Starting in early May, thousands of civilian employees at Fort Gordon will begin to receive notices informing them that they can expect two weeks’ less pay over the summer.

Beyond that, little about what the slips might say is known.

In a statement released last week, representatives at the Fort Gordon Public Affairs Office said they have received no “official word” from the U.S. Department of Defense on how or when furloughs might be implemented.

“As decisions are made at the national level, it takes time for specific guidance to reach our installation,” post spokesman J.C. Matthews said. “In the meantime, we are watching developments very closely, and we’re doing what we can to keep the workforce informed as the situation continues to unfold.”

U.S. Defense Secretary Chuck Hagel announced that the Pentagon had managed to reduce from 22 to 14 the number of unpaid work days about 700,000 civilian employees would have to take by September.

Fort Gordon officials said they expect the furloughs to affect the “vast majority of the approximately 3,100 Army federal civilian employees” it has on staff, but Department of Defense officials say they are still working to determine which employees might be exempted as they search for ways to fill a $41 billion hole in the department’s budget.

Either way, Fort Gordon leaders said they were happy to hear Hagel’s good news. Many employees had started to prepare for what could have amounted to a 20 percent cut in pay spread over five months.

Now, the Department of Defense said, the furloughs would probably start around the third week of June, with one unpaid day off each week through late September.

The change follows congressional approval last week of a defense appropriations bill that prevented an additional $6 billion in cuts, ordered under sequestration, from taking effect.

But despite a congressional reprieve, Hagel said on the Department of Defense Web site that the Pentagon is still going to be short at least $22 billion for operations and maintenance, “and that means we are going to have to prioritize and make some cuts and do what we’ve got to do,” including making sharp reductions in base support and training for non-deployed units.

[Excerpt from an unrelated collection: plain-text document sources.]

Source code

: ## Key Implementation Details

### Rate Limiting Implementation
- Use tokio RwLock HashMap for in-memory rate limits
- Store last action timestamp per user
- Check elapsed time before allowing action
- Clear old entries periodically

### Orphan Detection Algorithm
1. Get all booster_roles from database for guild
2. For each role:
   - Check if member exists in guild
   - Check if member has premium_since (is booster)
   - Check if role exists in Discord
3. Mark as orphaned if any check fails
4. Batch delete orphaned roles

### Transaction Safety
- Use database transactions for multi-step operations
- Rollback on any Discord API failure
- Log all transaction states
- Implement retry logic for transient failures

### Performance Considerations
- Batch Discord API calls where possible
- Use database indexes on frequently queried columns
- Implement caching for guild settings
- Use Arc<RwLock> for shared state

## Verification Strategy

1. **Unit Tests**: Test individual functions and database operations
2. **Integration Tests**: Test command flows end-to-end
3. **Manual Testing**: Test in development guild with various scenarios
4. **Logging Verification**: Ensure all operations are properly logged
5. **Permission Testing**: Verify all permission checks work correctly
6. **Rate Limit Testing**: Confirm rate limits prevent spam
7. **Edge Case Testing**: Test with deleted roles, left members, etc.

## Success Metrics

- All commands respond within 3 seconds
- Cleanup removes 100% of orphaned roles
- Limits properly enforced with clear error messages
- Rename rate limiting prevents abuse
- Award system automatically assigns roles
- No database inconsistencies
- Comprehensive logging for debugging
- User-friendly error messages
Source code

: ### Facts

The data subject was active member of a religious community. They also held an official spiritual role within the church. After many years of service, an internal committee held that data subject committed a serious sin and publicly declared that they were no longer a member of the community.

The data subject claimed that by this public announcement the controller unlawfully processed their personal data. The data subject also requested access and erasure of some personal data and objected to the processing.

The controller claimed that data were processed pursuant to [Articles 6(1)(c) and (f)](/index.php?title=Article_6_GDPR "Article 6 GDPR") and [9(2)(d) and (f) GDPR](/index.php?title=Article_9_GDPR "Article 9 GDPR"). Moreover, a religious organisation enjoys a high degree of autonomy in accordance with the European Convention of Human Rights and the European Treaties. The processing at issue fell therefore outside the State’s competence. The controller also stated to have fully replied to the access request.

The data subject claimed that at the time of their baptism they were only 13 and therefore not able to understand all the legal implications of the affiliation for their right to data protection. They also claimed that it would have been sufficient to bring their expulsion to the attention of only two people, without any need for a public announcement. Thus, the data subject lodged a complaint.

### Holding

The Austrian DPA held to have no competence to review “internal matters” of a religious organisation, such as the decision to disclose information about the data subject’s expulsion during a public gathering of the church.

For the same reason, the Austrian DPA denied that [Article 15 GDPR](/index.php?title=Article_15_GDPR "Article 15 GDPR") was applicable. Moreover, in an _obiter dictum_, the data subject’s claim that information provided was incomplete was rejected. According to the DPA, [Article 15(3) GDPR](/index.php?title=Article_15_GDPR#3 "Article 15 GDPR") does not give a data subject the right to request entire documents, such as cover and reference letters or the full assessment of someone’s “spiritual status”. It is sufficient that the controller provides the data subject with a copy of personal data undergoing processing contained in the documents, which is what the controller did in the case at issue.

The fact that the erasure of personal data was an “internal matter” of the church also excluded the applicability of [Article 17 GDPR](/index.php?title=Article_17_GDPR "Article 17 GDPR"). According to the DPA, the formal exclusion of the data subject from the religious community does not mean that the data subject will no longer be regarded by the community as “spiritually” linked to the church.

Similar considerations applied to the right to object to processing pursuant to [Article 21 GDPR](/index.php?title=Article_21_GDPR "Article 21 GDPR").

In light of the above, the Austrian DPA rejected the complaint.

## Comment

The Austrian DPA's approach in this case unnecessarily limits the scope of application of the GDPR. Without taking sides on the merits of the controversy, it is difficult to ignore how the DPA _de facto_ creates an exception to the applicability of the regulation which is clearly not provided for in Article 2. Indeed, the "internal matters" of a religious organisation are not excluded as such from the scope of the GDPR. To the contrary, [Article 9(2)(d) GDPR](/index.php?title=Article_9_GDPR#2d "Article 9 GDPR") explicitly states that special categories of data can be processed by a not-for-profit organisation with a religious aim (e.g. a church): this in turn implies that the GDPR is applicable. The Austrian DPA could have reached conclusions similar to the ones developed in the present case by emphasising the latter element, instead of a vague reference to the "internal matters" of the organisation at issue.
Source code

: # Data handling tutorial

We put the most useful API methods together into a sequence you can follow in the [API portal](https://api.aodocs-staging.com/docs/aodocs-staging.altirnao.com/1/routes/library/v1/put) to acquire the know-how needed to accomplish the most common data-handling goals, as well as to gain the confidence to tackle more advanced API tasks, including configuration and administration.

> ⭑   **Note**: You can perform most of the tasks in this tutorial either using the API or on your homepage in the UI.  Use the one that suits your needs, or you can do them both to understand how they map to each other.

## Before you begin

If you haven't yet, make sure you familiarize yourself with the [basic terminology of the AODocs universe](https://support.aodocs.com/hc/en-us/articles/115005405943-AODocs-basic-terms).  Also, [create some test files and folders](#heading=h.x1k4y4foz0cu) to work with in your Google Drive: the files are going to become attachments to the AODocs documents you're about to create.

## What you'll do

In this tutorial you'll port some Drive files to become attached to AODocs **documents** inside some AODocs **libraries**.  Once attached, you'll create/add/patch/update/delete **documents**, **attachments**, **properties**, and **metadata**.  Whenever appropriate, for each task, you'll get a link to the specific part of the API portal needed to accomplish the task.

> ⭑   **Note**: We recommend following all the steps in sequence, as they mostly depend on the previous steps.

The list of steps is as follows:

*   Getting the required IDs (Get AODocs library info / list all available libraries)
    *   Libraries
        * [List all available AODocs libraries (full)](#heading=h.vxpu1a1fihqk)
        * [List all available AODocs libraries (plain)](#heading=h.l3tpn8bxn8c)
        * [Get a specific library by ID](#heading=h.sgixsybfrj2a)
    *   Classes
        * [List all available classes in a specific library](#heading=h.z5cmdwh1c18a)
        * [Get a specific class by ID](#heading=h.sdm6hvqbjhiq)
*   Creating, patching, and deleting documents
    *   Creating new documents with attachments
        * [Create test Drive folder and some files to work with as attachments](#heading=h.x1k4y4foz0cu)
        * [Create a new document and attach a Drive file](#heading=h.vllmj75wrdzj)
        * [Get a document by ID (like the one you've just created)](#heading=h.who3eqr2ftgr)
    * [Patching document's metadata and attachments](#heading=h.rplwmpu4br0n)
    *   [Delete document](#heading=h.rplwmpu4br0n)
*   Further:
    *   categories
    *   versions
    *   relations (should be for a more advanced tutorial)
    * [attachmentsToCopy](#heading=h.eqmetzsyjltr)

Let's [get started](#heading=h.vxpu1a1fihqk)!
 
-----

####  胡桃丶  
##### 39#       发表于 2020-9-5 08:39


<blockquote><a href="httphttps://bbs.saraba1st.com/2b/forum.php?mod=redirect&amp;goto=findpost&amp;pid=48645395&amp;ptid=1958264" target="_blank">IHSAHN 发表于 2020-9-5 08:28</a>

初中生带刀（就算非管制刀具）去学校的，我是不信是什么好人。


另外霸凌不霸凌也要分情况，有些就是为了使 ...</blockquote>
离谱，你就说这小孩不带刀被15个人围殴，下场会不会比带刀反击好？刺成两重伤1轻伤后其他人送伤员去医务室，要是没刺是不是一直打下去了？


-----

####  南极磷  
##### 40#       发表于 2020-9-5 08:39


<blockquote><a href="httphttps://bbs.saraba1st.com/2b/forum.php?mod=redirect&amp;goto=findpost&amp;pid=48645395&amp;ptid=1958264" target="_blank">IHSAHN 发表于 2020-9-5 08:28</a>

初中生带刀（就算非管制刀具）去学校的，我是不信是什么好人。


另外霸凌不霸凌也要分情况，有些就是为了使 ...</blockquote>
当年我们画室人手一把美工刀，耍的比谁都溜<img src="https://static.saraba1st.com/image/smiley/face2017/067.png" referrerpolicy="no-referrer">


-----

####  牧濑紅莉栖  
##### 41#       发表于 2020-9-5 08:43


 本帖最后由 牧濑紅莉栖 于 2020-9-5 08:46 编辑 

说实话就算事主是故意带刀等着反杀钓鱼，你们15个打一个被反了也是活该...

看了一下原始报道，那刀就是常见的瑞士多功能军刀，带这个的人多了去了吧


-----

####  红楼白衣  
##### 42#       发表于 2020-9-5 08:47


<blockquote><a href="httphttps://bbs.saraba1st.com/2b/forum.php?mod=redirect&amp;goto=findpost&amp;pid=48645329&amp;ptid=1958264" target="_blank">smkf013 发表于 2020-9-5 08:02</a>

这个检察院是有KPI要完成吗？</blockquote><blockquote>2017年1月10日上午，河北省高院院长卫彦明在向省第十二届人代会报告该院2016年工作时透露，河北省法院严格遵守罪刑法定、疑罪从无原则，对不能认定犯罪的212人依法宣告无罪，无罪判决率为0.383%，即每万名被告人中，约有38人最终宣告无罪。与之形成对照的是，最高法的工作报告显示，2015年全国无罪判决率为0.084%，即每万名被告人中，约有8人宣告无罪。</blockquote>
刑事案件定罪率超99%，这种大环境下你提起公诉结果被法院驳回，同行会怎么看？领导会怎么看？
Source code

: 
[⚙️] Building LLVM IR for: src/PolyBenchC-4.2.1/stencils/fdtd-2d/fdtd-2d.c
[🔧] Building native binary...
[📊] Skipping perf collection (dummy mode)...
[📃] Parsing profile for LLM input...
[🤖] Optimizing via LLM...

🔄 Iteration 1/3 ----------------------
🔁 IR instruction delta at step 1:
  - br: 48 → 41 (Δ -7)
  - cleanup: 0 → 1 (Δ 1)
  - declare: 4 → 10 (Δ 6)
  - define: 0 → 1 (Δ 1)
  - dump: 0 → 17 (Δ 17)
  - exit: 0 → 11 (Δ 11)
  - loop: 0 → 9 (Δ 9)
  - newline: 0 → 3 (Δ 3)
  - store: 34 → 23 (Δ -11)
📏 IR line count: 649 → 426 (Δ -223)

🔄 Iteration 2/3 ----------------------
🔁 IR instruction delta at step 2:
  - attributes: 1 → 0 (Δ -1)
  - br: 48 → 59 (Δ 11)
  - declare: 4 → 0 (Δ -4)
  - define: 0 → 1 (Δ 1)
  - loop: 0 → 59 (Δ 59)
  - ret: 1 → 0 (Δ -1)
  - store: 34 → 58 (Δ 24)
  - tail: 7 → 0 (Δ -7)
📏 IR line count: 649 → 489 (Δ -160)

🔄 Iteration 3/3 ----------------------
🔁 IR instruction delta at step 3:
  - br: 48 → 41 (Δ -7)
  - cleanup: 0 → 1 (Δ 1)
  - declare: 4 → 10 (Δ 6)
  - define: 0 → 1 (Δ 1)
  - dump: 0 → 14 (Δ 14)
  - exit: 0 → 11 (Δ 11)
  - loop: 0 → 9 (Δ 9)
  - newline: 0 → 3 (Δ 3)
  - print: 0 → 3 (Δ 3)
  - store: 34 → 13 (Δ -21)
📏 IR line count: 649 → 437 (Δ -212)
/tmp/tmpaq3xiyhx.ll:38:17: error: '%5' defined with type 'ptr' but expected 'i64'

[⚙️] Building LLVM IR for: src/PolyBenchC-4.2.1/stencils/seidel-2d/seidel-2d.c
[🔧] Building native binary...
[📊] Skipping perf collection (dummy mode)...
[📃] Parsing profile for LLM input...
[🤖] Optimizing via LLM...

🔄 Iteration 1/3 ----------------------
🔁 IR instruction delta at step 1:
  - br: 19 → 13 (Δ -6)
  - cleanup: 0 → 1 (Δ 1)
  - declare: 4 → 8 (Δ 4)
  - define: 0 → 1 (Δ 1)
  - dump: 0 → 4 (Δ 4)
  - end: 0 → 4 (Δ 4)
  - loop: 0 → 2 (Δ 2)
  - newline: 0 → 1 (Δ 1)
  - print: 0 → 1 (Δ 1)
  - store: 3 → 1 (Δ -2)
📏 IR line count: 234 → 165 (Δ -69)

More critical in the long run, he said, is how budget cuts will affect readiness and the department’s overall mission. Because of that concern, he said, he has directed Deputy Defense Secretary Ash Carter and Army Gen. Martin E. Dempsey, the chairman of the Joint Chiefs of Staff, to conduct an intensive department-wide review of U.S. strategic interests, including how to protect the nation with fewer resources.

“There will be some significant changes; there’s no way around it,” Hagel said.

Dempsey said the department has already exhausted 80 percent of its operating funds halfway through the fiscal year and characterized the current budget situation as “not the deepest, but the steepest decline in our budget ever.” He warned that it will affect military readiness into the future.

“We will have to trade at some level and to some degree our future readiness for current operations,” the chairman said. He called on elected leaders to give the Pentagon the budget flexibility it needs to carry out institutional reforms.

“We can’t afford excess equipment,” Dempsey said. “We can’t afford excess facilities. We have to reform how we buy weapons and services. We have to reduce redundancy. And we’ve got to change, at some level, our compensation structure.”